The 2026 Semiquincentennial creates urgency and opportunity for our city. As visitors flood Philadelphia, as global attention focuses on America’s birthplace, the city can showcase not just founding documents but founding principles translated into infrastructure. We can demonstrate that democracy means more than voting, it means building systems that serve everyone equitably, creating the physical networks that make liberty and justice something more than words.
Last word
What moved me to pitch the AI-generated film idea to my colleagues isn’t the fantasy but the mirror it holds to our failures. Nature, my film would suggest, wastes nothing. Every space serves purpose. Every structure multitasks. Every element connects to others in mutually reinforcing networks.
READ: The Review by Ajay Raju | The Long Gaze: From Paris to NY to Bombay (June 19, 2026)
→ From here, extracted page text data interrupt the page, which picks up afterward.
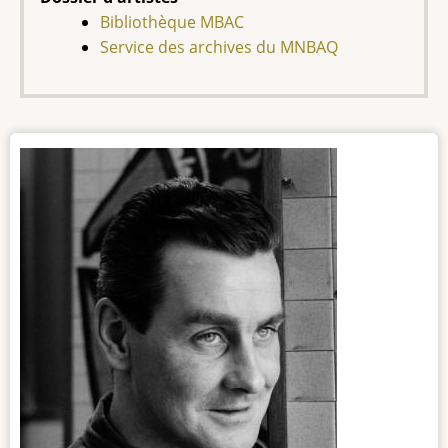
Bibliothèque MBAC
Service des archives du MNBAQ
Photo
de
l'artiste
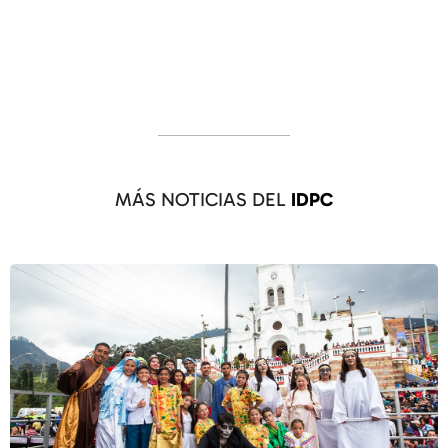
MÁS NOTICIAS DEL
IDPC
Our subway system, by contrast, remains stubbornly disconnected from surrounding infrastructure, single-purpose in conception, underutilized in practice. We built tunnels for trains and stopped there, as if the immense effort of excavating and lining those passages entitled us to minimal ambition.
William Penn designed Philadelphia as a “greene countrie towne” where every citizen would have access to land and light. His grid became America’s template for rational urban planning, embodying Enlightenment ideals of order and accessibility. But Penn couldn’t foresee the vertical city, the layered metropolis where the most democratic spaces might lie beneath the street.
We can honor the Enlightenment ideals that birthed this nation by applying them to our underground: building systems that serve multiple purposes, creating infrastructure that promotes equity, investing in networks that connect rather than segregate.
The Declaration of Independence, signed here 250 years ago, asserted that all are created equal. But equality requires infrastructure, the physical systems that provide access, opportunity, mobility. When half of SEPTA’s riders earn less than $34,000 a year, when fares have risen 21.5%, when capital funds meant for modernization are borrowed to cover today’s operating shortfalls, we’re not merely facing a transit or budget crisis. We’re reneging on founding promises.
The roots are already there, waiting beneath our feet. The tunnels exist. The electrical infrastructure runs through them. The stations occupy prime urban land. We have already built the skeleton of a multifunctional underground network; we simply stopped before giving it life.
Philly, we can learn from what nature does with underground spaces and show the world what democracy does with ours.